Intracerebroventricular (i.c.v.) infusion of glycosylated recombinant gp120, the envelope protein of human immunodeficiency virus, in various doses (100 ng to 4 micrograms) resulted in detection of interleukin 1 (IL-1) activity in a high percentage (61%; 33 of 54) of rat brains, whereas IL-1 was very rarely detected in brains of animals infused with several control substances (4%; 1 of 28). To detect IL-1, clarified glial lysate of diencephalon plus brainstem was subjected to gel exclusion chromatography and fractions were assessed for thymocyte stimulation. IL-1 was seen 2, 6, and 24 hr postinfusion. i.c.v. gp120 also produced known effects of IL-1 in brain, elevating steroid concentration in plasma and decreasing cellular immune responses [natural killer (NK) cell activity and mitogenic response to Con A] of blood and splenic lymphocytes. When gp120 was infused together with alpha-melanocyte-stimulating hormone (20 ng), which blocks many biological actions of IL-1, gp120 no longer elevated steroids or decreased NK cell activity. After intravenous gp120, IL-1 was not found in brain or plasma, indicating that stimulation of IL-1 in brain by i.c.v. gp120 was not due to gp120 affecting infiltrating cells from blood or to elevated circulating IL-1. That induction of IL-1 in brain might have resulted from lipopolysaccharide (LPS) in the gp120 solution was ruled out by studies showing that (i) heating of the infusion solution, which does not affect the capacity of LPS to induce IL-1, eliminated the ability of gp120 infusion to induce brain IL-1, and (ii) gp120 induced IL-1 in brains of LPS-resistant C3H/HeJ mice.
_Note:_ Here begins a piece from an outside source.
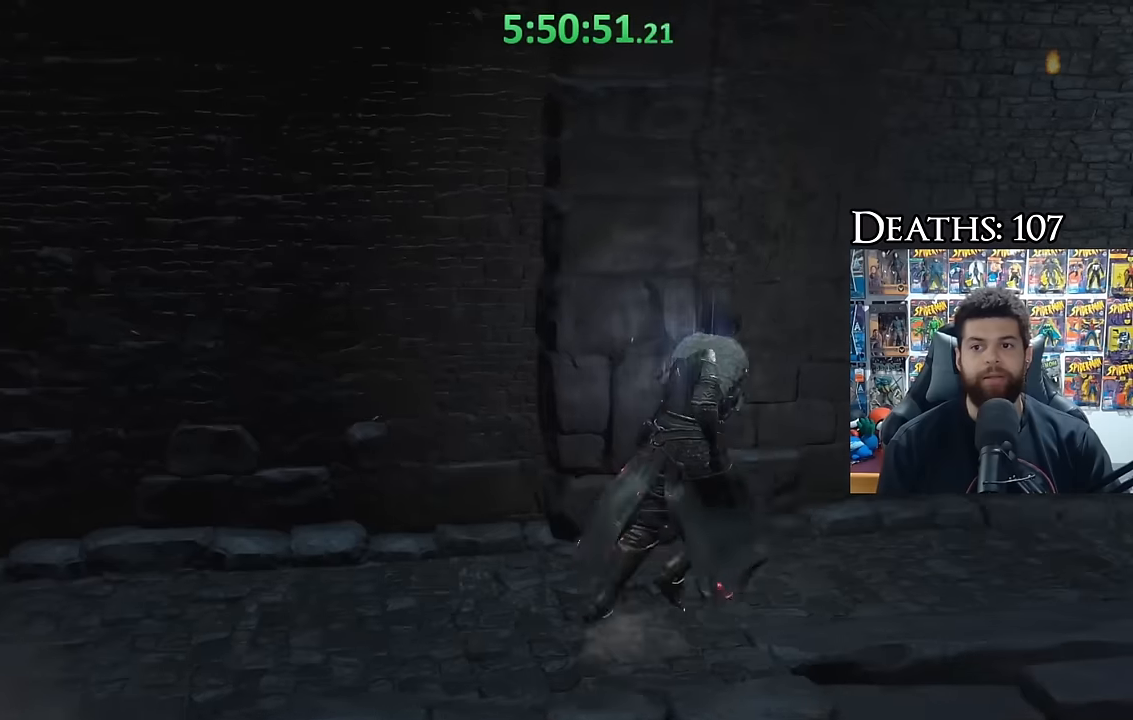
{"buttons": ["START"], "right_stick": "center", "events": [[66, "right_stick", "left"], [83, "START", "up"], [466, "right_stick", "center"], [483, "START", "down"]]}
Injection of gp120 directly into the hippocampus stimulated IL-1 more readily than i.c.v. infusion. Thymocyte stimulation produced by active fractions of gp120-infused brains was blocked by monoclonal antibody to IL-1 receptors. These findings indicate that elevation of IL-1 in brain can result from infection with human immunodeficiency virus and may be responsible for certain abnormalities (e.g., elevated activity of pituitary-adrenal axis) seen in AIDS patients.

摘要

向大鼠脑室内(i.c.v.)注射不同剂量(100纳克至4微克)的糖基化重组人免疫缺陷病毒包膜蛋白gp120后,在很大比例(61%;54只中有33只)的大鼠脑中检测到白细胞介素1(IL-1)活性,而在注射几种对照物质的动物脑中很少检测到IL-1(4%;28只中有1只)。为了检测IL-1,将间脑加脑干的澄清神经胶质裂解物进行凝胶排阻色谱分析,并对各组分进行胸腺细胞刺激评估。在注射后2小时、6小时和24小时均检测到IL-1。脑室内注射gp120还产生了IL-1在脑中的已知效应,即提高血浆中类固醇浓度,并降低血液和脾淋巴细胞的细胞免疫反应[自然杀伤(NK)细胞活性和对刀豆蛋白A的促有丝分裂反应]。当将gp120与能阻断IL-1许多生物学作用的α-黑素细胞刺激素(20纳克)一起注射时,gp120不再提高类固醇水平或降低NK细胞活性。静脉注射gp120后,在脑或血浆中未发现IL-1,这表明脑室内注射gp120对脑内IL-1的刺激不是由于gp120影响来自血液的浸润细胞或循环中IL-1升高所致。表明脑内IL-1的诱导可能是由gp120溶液中的脂多糖(LPS)引起的这一观点,被以下研究所排除:(i)加热注射溶液,这并不影响LPS诱导IL-1的能力,但消除了gp120注射诱导脑内IL-1的能力;(ii)gp120在LPS抗性C3H/HeJ小鼠的脑中诱导IL-1。将gp120直接注射到海马体中比脑室内注射更容易刺激IL-1。注射gp120的脑的活性组分产生的胸腺细胞刺激被抗IL-1受体单克隆抗体阻断。这些发现表明,脑内IL-1升高可能是由人类免疫缺陷病毒感染引起的,并且可能是艾滋病患者中出现的某些异常情况(例如垂体-肾上腺轴活性升高)的原因。